Questions that help me decide whether it stays or goes:
- Does it match anything else?
- Will I realistically wear it? (Did I wear it the last time I traveled?)
- Does it serve a dual purpose? (If it’s yoga pants, I can also wear them to sleep.)
For Australia, I completely effed up my packing. I just brought too much stuff. My trip was almost a month long, so I just figured, bring it all. What a mistake. I not only brought too much, I brought a lot of the wrong items that didn’t even match or make sense with other items I packed.
It was a big lesson, so for Spain, I kept it simple and it was like, DING DING DING! Yes, this is how to pack for trips.
Besides underwear, I packed everything in pairs. Two pairs of shoes, two short sleeve shirts, two long sleeves, two sweaters, two jeans. It all fit in my Eagle Creek packing cubes. Roll your clothes, don’t fold.
9. Credit cards
When traveling abroad and using your credit cards, always choose the country’s currency, not U.S. dollars. I think it has something to do with the currency rates changing.
The other thing is to make sure your credit card doesn’t charge a foreign transaction fee — it’s usually 3 percent.
10. Get a robust cell phone data plan
Sprint, although, not the best is not the worst either. I have their international travel plan that gives me unlimited data and texting in hundreds of major cities around the world.
As soon as I land in a new country, I just restart my phone and I get a text message that tells me that Sprint recognizes that I’m in X country. I never need to mess with SIM cards or worry about where WiFi is.
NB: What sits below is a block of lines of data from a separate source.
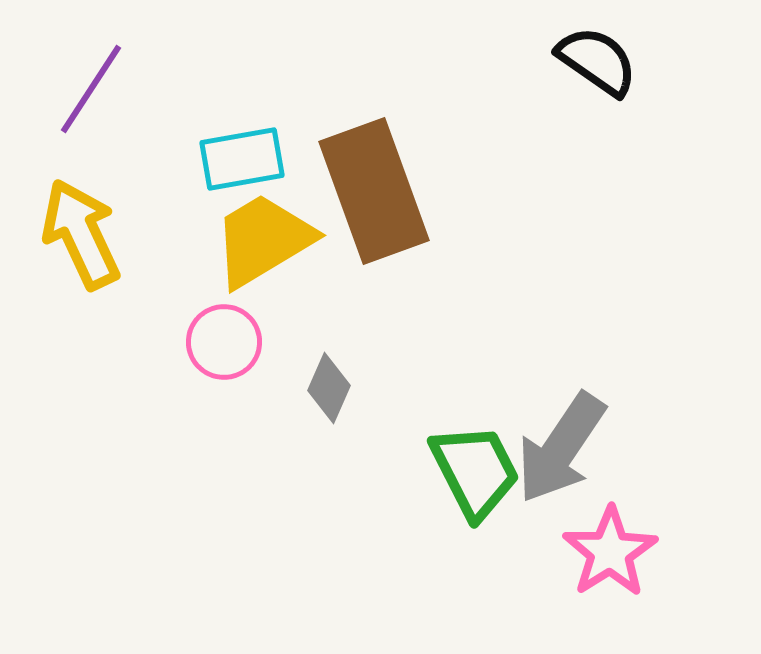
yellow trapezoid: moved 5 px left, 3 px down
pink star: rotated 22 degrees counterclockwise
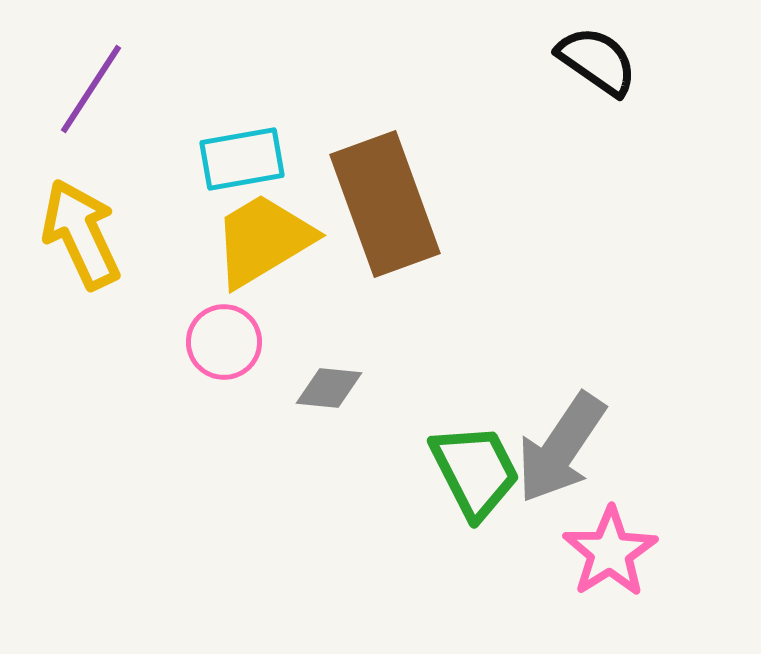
brown rectangle: moved 11 px right, 13 px down
gray diamond: rotated 72 degrees clockwise
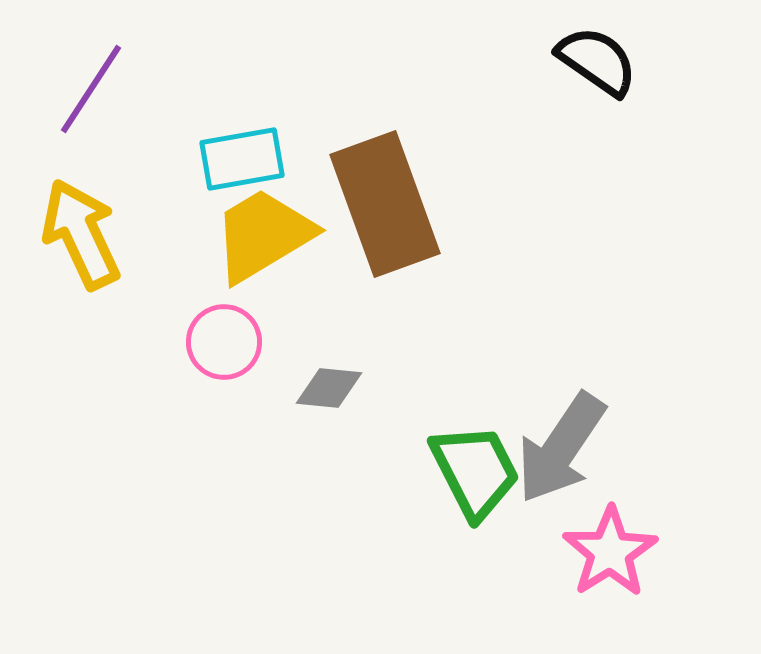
yellow trapezoid: moved 5 px up
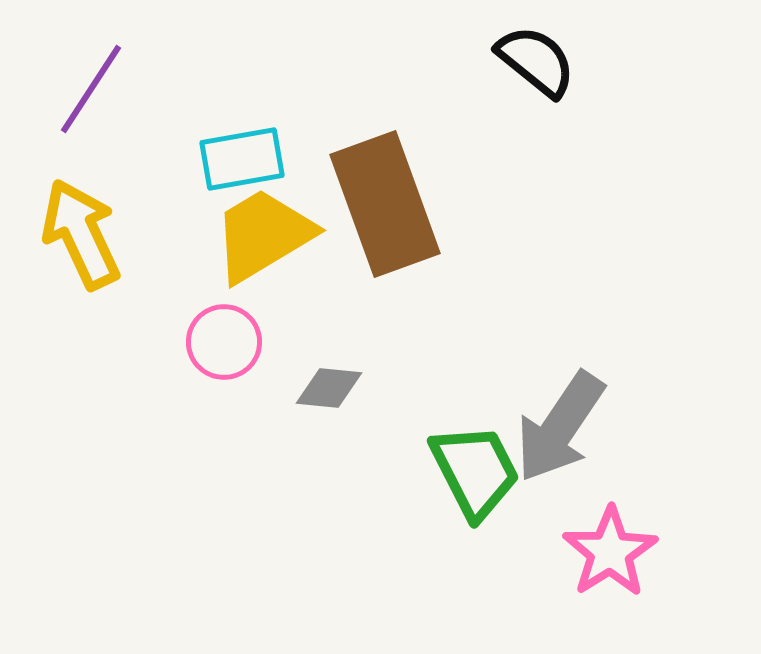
black semicircle: moved 61 px left; rotated 4 degrees clockwise
gray arrow: moved 1 px left, 21 px up
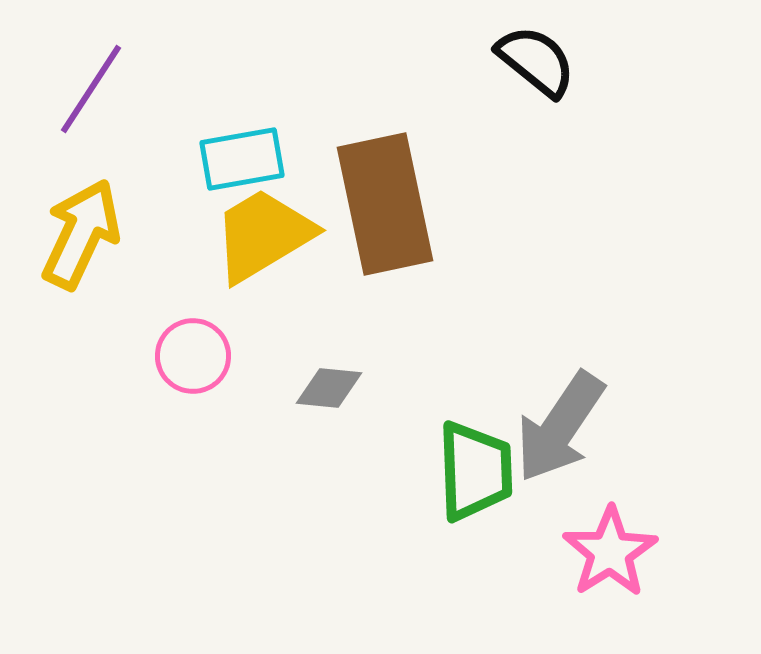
brown rectangle: rotated 8 degrees clockwise
yellow arrow: rotated 50 degrees clockwise
pink circle: moved 31 px left, 14 px down
green trapezoid: rotated 25 degrees clockwise
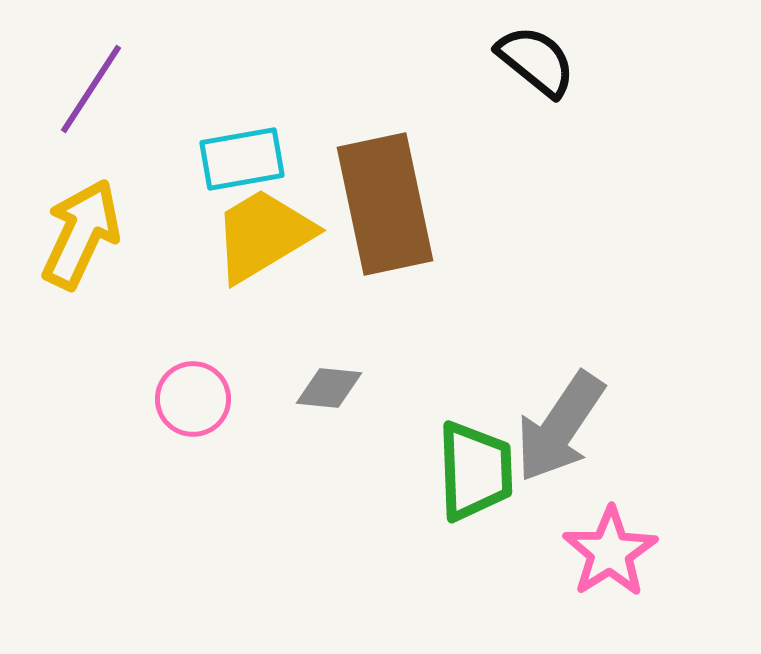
pink circle: moved 43 px down
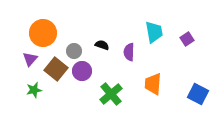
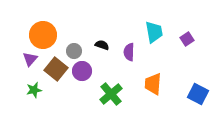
orange circle: moved 2 px down
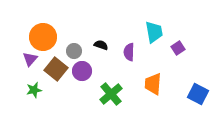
orange circle: moved 2 px down
purple square: moved 9 px left, 9 px down
black semicircle: moved 1 px left
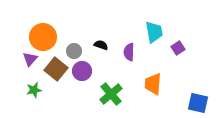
blue square: moved 9 px down; rotated 15 degrees counterclockwise
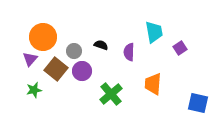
purple square: moved 2 px right
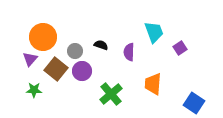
cyan trapezoid: rotated 10 degrees counterclockwise
gray circle: moved 1 px right
green star: rotated 14 degrees clockwise
blue square: moved 4 px left; rotated 20 degrees clockwise
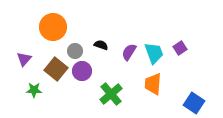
cyan trapezoid: moved 21 px down
orange circle: moved 10 px right, 10 px up
purple semicircle: rotated 30 degrees clockwise
purple triangle: moved 6 px left
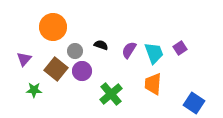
purple semicircle: moved 2 px up
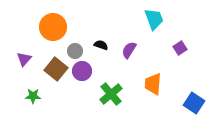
cyan trapezoid: moved 34 px up
green star: moved 1 px left, 6 px down
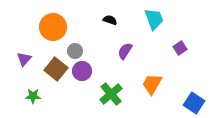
black semicircle: moved 9 px right, 25 px up
purple semicircle: moved 4 px left, 1 px down
orange trapezoid: moved 1 px left; rotated 25 degrees clockwise
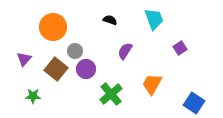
purple circle: moved 4 px right, 2 px up
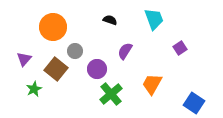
purple circle: moved 11 px right
green star: moved 1 px right, 7 px up; rotated 28 degrees counterclockwise
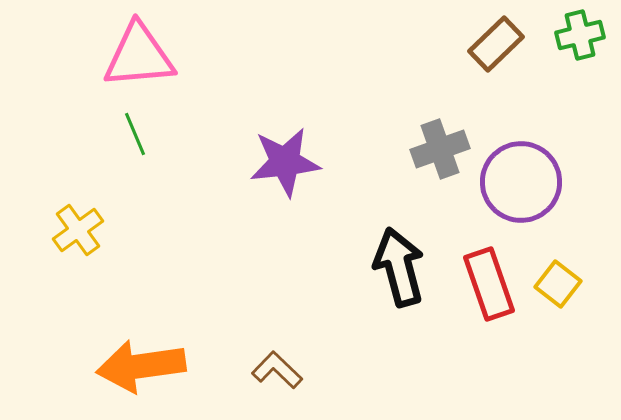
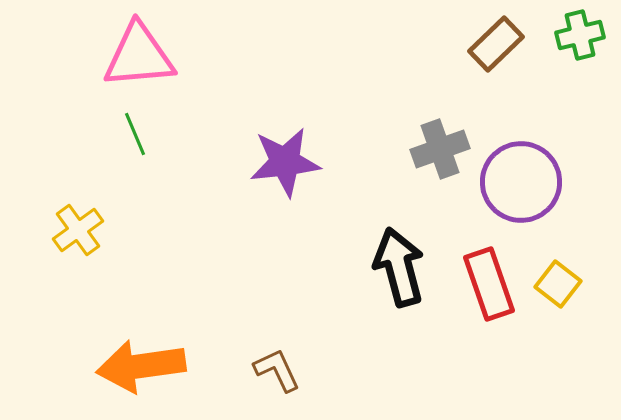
brown L-shape: rotated 21 degrees clockwise
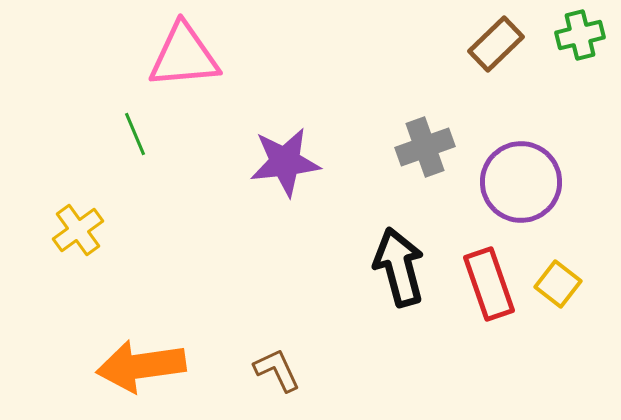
pink triangle: moved 45 px right
gray cross: moved 15 px left, 2 px up
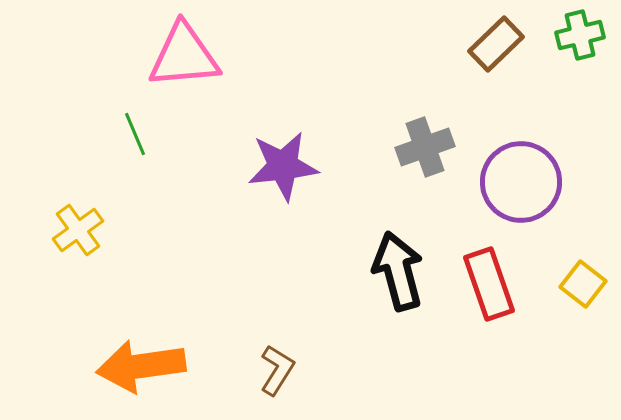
purple star: moved 2 px left, 4 px down
black arrow: moved 1 px left, 4 px down
yellow square: moved 25 px right
brown L-shape: rotated 57 degrees clockwise
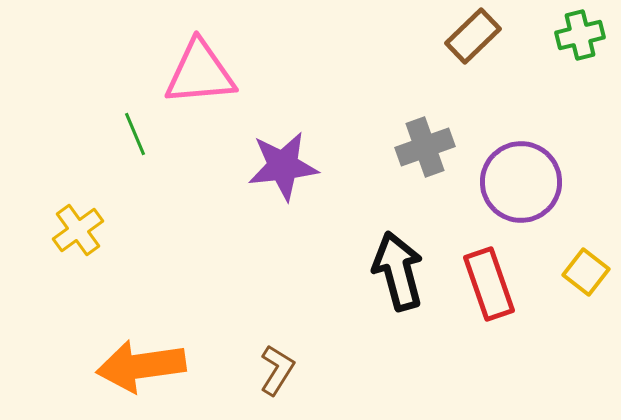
brown rectangle: moved 23 px left, 8 px up
pink triangle: moved 16 px right, 17 px down
yellow square: moved 3 px right, 12 px up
Of course, if I go over my allotted gigs, the data speed slows down, but it’s not that big a deal. It’s still unlimited, but there’s a certain threshold for gigs — once you go over, the speed slows.
As long as I can get Google maps, I’m good to go.
Calls are 20 cents a minute, but I just use Skype if I need to make calls.
So there you have it. All 10 of my biggest hacks that make traveling a breeze.